• [Aim of the exercise]
Every line below that holds "ремонтують" must be copied.

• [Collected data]

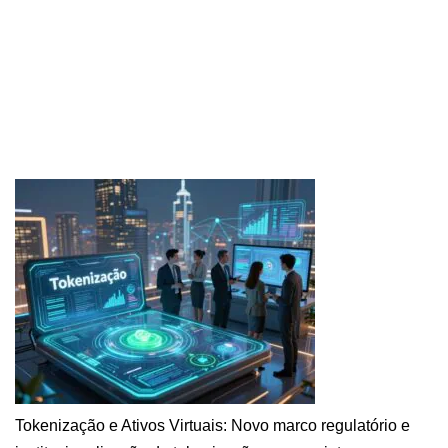
Tokenização e Ativos Virtuais: Novo marco regulatório e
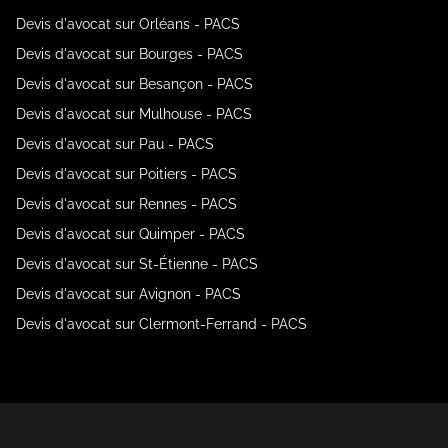
Devis d'avocat sur Orléans - PACS
Devis d'avocat sur Bourges - PACS
Devis d'avocat sur Besançon - PACS
Devis d'avocat sur Mulhouse - PACS
Devis d'avocat sur Pau - PACS
Devis d'avocat sur Poitiers - PACS
Devis d'avocat sur Rennes - PACS
Devis d'avocat sur Quimper - PACS
Devis d'avocat sur St-Étienne - PACS
Devis d'avocat sur Avignon - PACS
Devis d'avocat sur Clermont-Ferrand - PACS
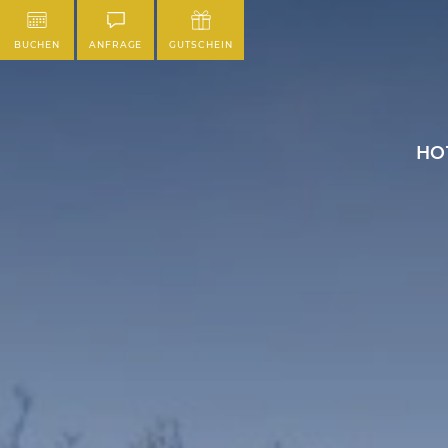
BUCHEN
ANFRAGE
GUTSCHEIN
HO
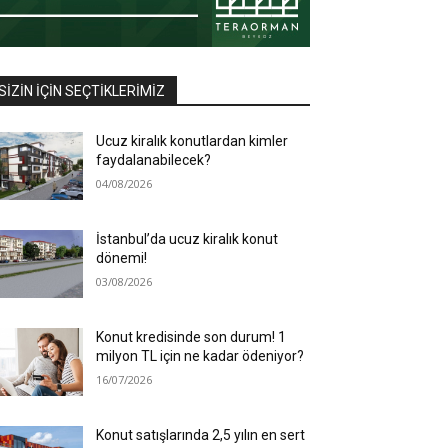
SIZIN İÇIN SEÇTIKLERIMIZ
Ucuz kiralık konutlardan kimler
faydalanabilecek?
04/08/2026
İstanbul’da ucuz kiralık konut
dönemi!
03/08/2026
Konut kredisinde son durum! 1
milyon TL için ne kadar ödeniyor?
16/07/2026
Konut satışlarında 2,5 yılın en sert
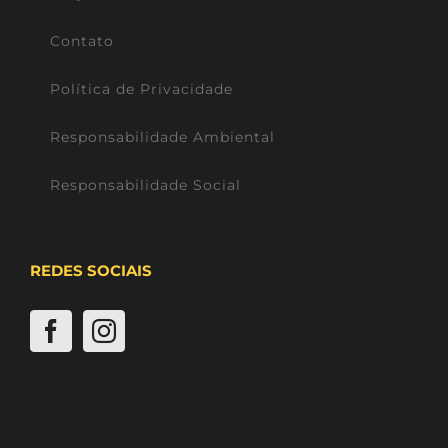
Contato
Política de Privacidade
Responsabilidade Ambiental
Responsabilidade Social
REDES SOCIAIS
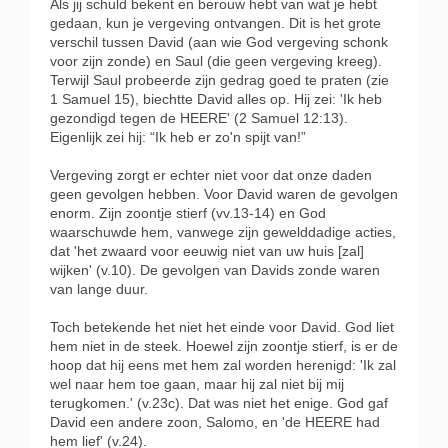
Als jij schuld bekent en berouw hebt van wat je hebt
gedaan, kun je vergeving ontvangen. Dit is het grote
verschil tussen David (aan wie God vergeving schonk
voor zijn zonde) en Saul (die geen vergeving kreeg).
Terwijl Saul probeerde zijn gedrag goed te praten (zie
1 Samuel 15), biechtte David alles op. Hij zei: 'Ik heb
gezondigd tegen de HEERE' (2 Samuel 12:13).
Eigenlijk zei hij: “Ik heb er zo'n spijt van!”
Vergeving zorgt er echter niet voor dat onze daden
geen gevolgen hebben. Voor David waren de gevolgen
enorm. Zijn zoontje stierf (vv.13-14) en God
waarschuwde hem, vanwege zijn gewelddadige acties,
dat 'het zwaard voor eeuwig niet van uw huis [zal]
wijken' (v.10). De gevolgen van Davids zonde waren
van lange duur.
Toch betekende het niet het einde voor David. God liet
hem niet in de steek. Hoewel zijn zoontje stierf, is er de
hoop dat hij eens met hem zal worden herenigd: 'Ik zal
wel naar hem toe gaan, maar hij zal niet bij mij
terugkomen.' (v.23c). Dat was niet het enige. God gaf
David een andere zoon, Salomo, en 'de HEERE had
hem lief' (v.24).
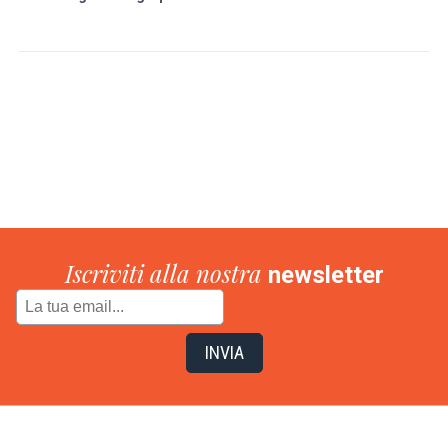
Iscriviti alla nostra
newsletter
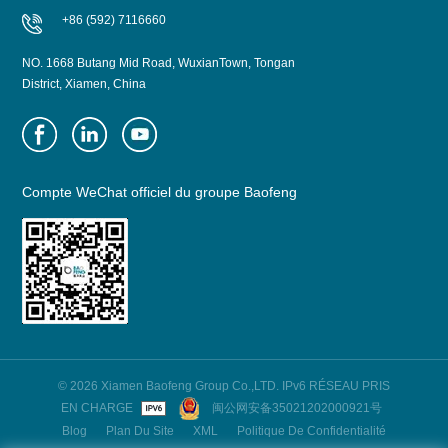
+86 (592) 7116660
NO. 1668 Butang Mid Road, WuxianTown, Tongan
District, Xiamen, China
Compte WeChat officiel du groupe Baofeng
© 2026 Xiamen Baofeng Group Co.,LTD. IPv6 RÉSEAU PRIS
EN CHARGE
闽公网安备35021202000921号
Blog
Plan Du Site
XML
Politique De Confidentialité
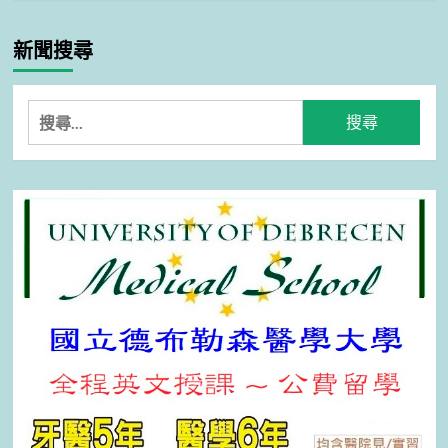
新聞搜尋
搜
尋
關
鍵
字:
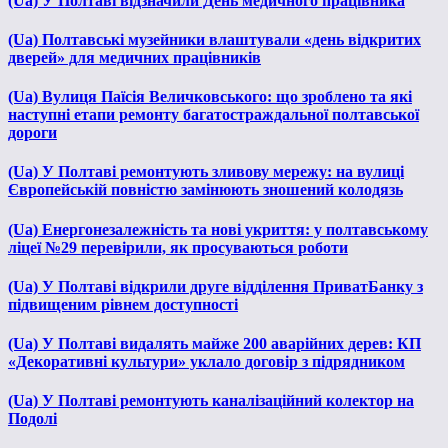
(Ua) У Полтаві відзначили День медичного працівника
(Ua) Полтавські музейники влаштували «день відкритих
дверей» для медичних працівників
(Ua) Вулиця Паїсія Величковського: що зроблено та які
наступні етапи ремонту багатостраждальної полтавської
дороги
(Ua) У Полтаві ремонтують зливову мережу: на вулиці
Європейській повністю замінюють зношений колодязь
(Ua) Енергонезалежність та нові укриття: у полтавському
ліцеї №29 перевірили, як просуваються роботи
(Ua) У Полтаві відкрили друге відділення ПриватБанку з
підвищеним рівнем доступності
(Ua) У Полтаві видалять майже 200 аварійних дерев: КП
«Декоративні культури» уклало договір з підрядником
(Ua) У Полтаві ремонтують каналізаційний колектор на
Подолі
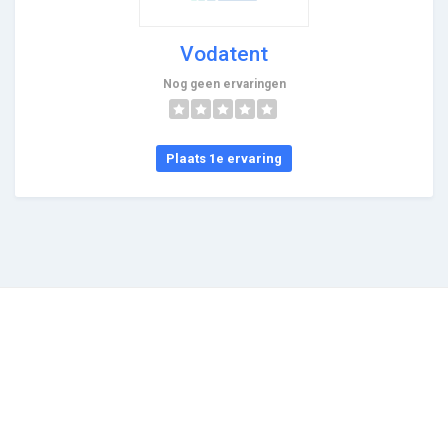
Vodatent
Nog geen ervaringen
Plaats 1e ervaring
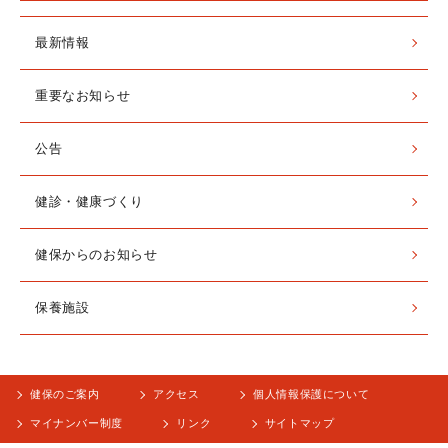
最新情報
重要なお知らせ
公告
健診・健康づくり
健保からのお知らせ
保養施設
健保のご案内
アクセス
個人情報保護について
マイナンバー制度
リンク
サイトマップ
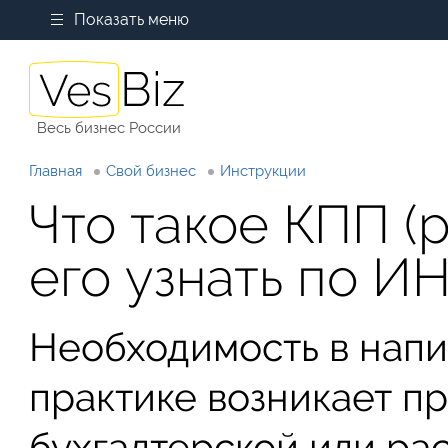
Показать меню
Весь бизнес России
Главная
Свой бизнес
Инструкции
Что такое КПП (
его узнать по И
Необходимость в напи
практике возникает п
бухгалтерской или ра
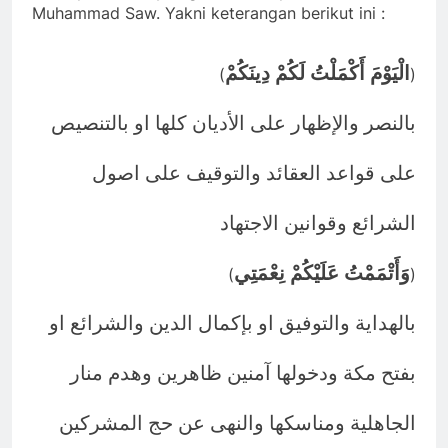
Muhammad Saw. Yakni keterangan berikut ini :
الْيَوْمَ أَكْمَلْتُ لَكُمْ دِينَكُمْ
(
)
بالنصر والإظهار على الأديان كلها او بالتنصيص
على قواعد العقائد والتوقيف على اصول
الشرائع وقوانين الاجتهاد
وَأَتْمَمْتُ عَلَيْكُمْ نِعْمَتِي
(
)
بالهداية والتوفيق او بإكمال الدين والشرائع او
بفتح مكة ودخولها آمنين ظاهرين وهدم منار
الجاهلية ومناسكها والنهى عن حج المشركين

• [Solved exercise]
(Ua) У Полтаві ремонтують зливову мережу: на вулиці
(Ua) У Полтаві ремонтують каналізаційний колектор на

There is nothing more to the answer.